Fig 2.

The Tudor-3 domain of TDRD7 is required for interaction with AMPK. (A) Wild-type (Wt) TDRD7 with its functional domains (OST and Tud) and the deletion mutants used in the study. (B) HEK293T cells were co-transfected with V5-TDRD7 (Hu, human; Mu, mouse), V5-Tdrd7 (mouse), or Tud-deleted mutant (ΔTud) and HA-AMPKα1 plasmids. TDRD7 was immunoprecipitated from the cell lysates, and the immunoprecipitates were analyzed for AMPK by immunoblot. (C) HEK293T cells were co-transfected with V5-TDRD7 and HA-AMPKα1 plasmids. TDRD7 was immunoprecipitated from cytosolic, mitochondrial, and nuclear fractions, and the immunoprecipitates were analyzed for AMPK by immunoblot. (D) HEK293T cells were co-transfected with Wt TDRD7 or the Tudor-deleted mutant (ΔTud) and HA-AMPKα1 plasmids; TDRD7 was immunoprecipitated from cytosolic fractions. The immunoprecipitates were analyzed for AMPK by immunoblot. (E) HEK293T cells were co-transfected with V5-TDRD7 deletion mutants and HA-AMPKα1 plasmids, as indicated.

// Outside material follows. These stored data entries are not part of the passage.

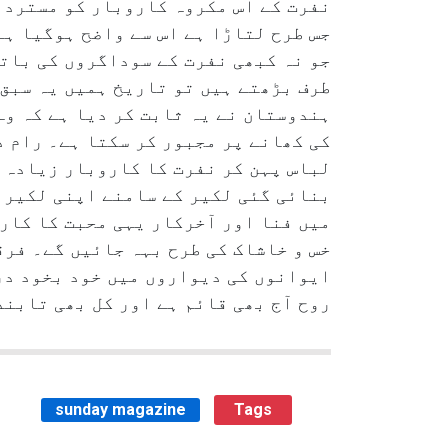
نفرت کے اس مکروہ کاروبار کو مسترد 
جس طرح لتاڑا ہے اس سے واضح ہوگیا ہے
جو نہ کبھی نفرت کے سوداگروں کی باتوں
طرف بڑھتے ہیں تو تاریخ ہمیں یہ سبق 
ہندوستان نے یہ ثابت کر دیا ہے کہ وہ
کی کھانے پر مجبور کر سکتا ہے۔ رام د
لباس پہن کر نفرت کا کاروبار زیادہ د
بنائی گئی لکیر کے سامنے اپنی لکیر ک
میں فنا اور آخرکار یہی محبت کا کار
خس و خاشاک کی طرح بہہ جائیں گے۔ فرق
ایوانوں کی دیواروں میں خود بخود در
روح آج بھی قائم ہے اور کل بھی تابن
sunday magazine
Tags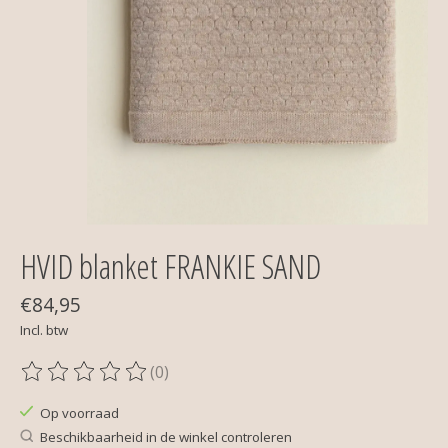
HVID blanket FRANKIE SAND
€84,95
Incl. btw
(0)
De beoordeling van dit product is
0
van de 5
Op voorraad
Beschikbaarheid in de winkel controleren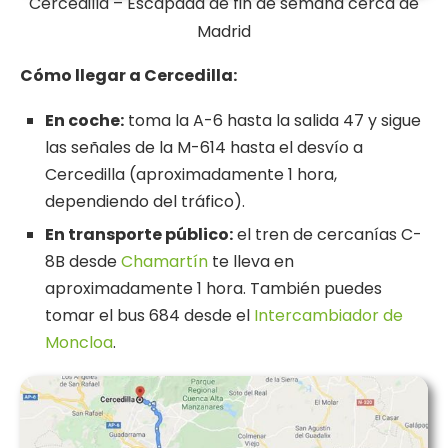
Cercedilla – Escapada de fin de semana cerca de
Madrid
Cómo llegar a Cercedilla:
En coche:
toma la A-6 hasta la salida 47 y sigue
las señales de la M-614 hasta el desvío a
Cercedilla (aproximadamente 1 hora,
dependiendo del tráfico).
En transporte público:
el tren de cercanías C-
8B desde
Chamartín
te lleva en
aproximadamente 1 hora. También puedes
tomar el bus 684 desde el
Intercambiador de
Moncloa
.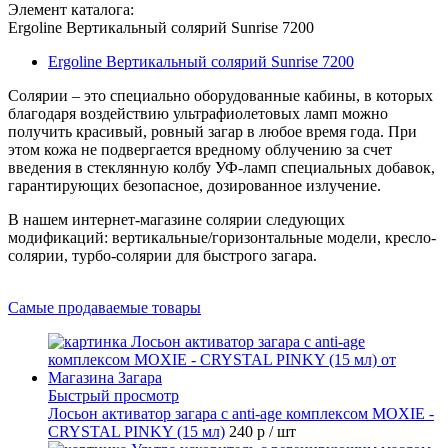
Элемент каталога:
Ergoline Вертикальный солярий Sunrise 7200
Ergoline Вертикальный солярий Sunrise 7200
Солярии – это специально оборудованные кабины, в которых
благодаря воздействию ультрафиолетовых ламп можно
получить красивый, ровный загар в любое время года. При
этом кожа не подвергается вредному облучению за счет
введения в стеклянную колбу УФ-ламп специальных добавок,
гарантирующих безопасное, дозированное излучение.
В нашем интернет-магазине солярии следующих
модификаций: вертикальные/горизонтальные модели, кресло-
солярии, турбо-солярии для быстрого загара.
Самые продаваемые товары
Быстрый просмотр
Лосьон активатор загара с anti-age комплексом MOXIE -
CRYSTAL PINKY (15 мл)
240 р
/ шт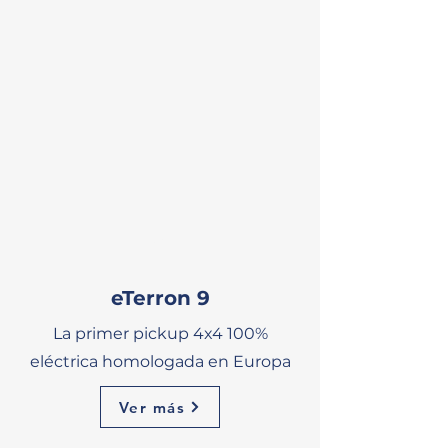
NE
W
eTerron 9
La primer pickup 4x4 100%
eléctrica homologada en Europa
Ver más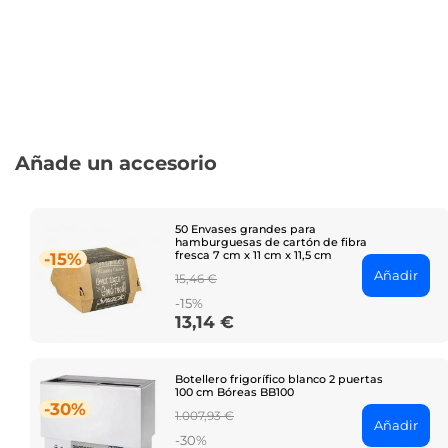
Añade un accesorio
50 Envases grandes para
hamburguesas de cartón de fibra
fresca 7 cm x 11 cm x 11,5 cm
-15%
Añadir
Regular
15,46 €
price
-15%
13,14 €
Price
Botellero frigorífico blanco 2 puertas
100 cm Bóreas BB100
-30%
Regular
1.007,93 €
Añadir
price
-30%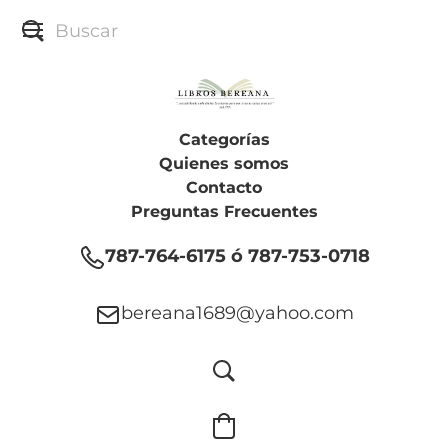
Categorías
Quienes somos
Contacto
Preguntas Frecuentes
787-764-6175 ó 787-753-0718
bereana1689@yahoo.com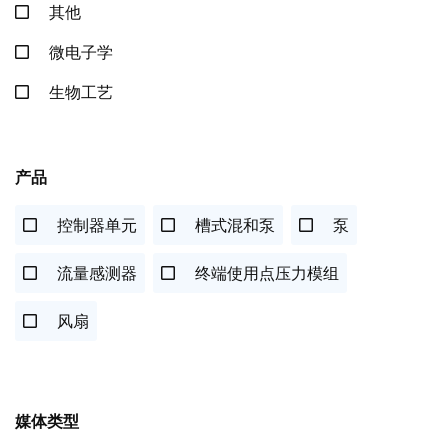
其他
微电子学
生物工艺
产品
控制器单元
槽式混和泵
泵
流量感测器
终端使用点压力模组
风扇
媒体类型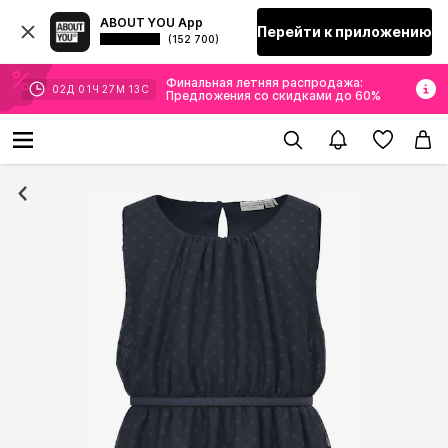
ABOUT YOU App
Перейти к приложению
(152 700)
Финальная летняя распродажа:
02
Д
01
Ч
27
М
13
С
Предложения со скидками до 60%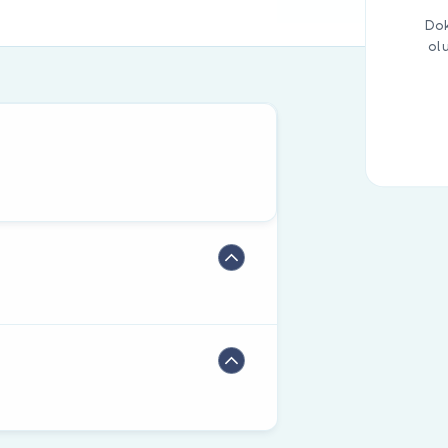
Dok
ol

TDRD7 was immunoprecipitated from cell lysates, and the immunoprecipitates were analyzed for AMPK by immunoblot. (F) HEK293T cells were co-transfected with Wt V5-TDRD7 or the deletion mutants (as indicated) and His-AMPK plasmids; AMPK was pulled down by Ni-NTA-agarose from the cell lysates and analyzed for TDRD7 by immunoblot. (G) TDRD7 ΔOST mutant and AMPK were expressed bacterially; the recombinant proteins were used for in vitro interaction followed by co-immunoprecipitation, as indicated. FL, full length. The results are representative of at least three experiments.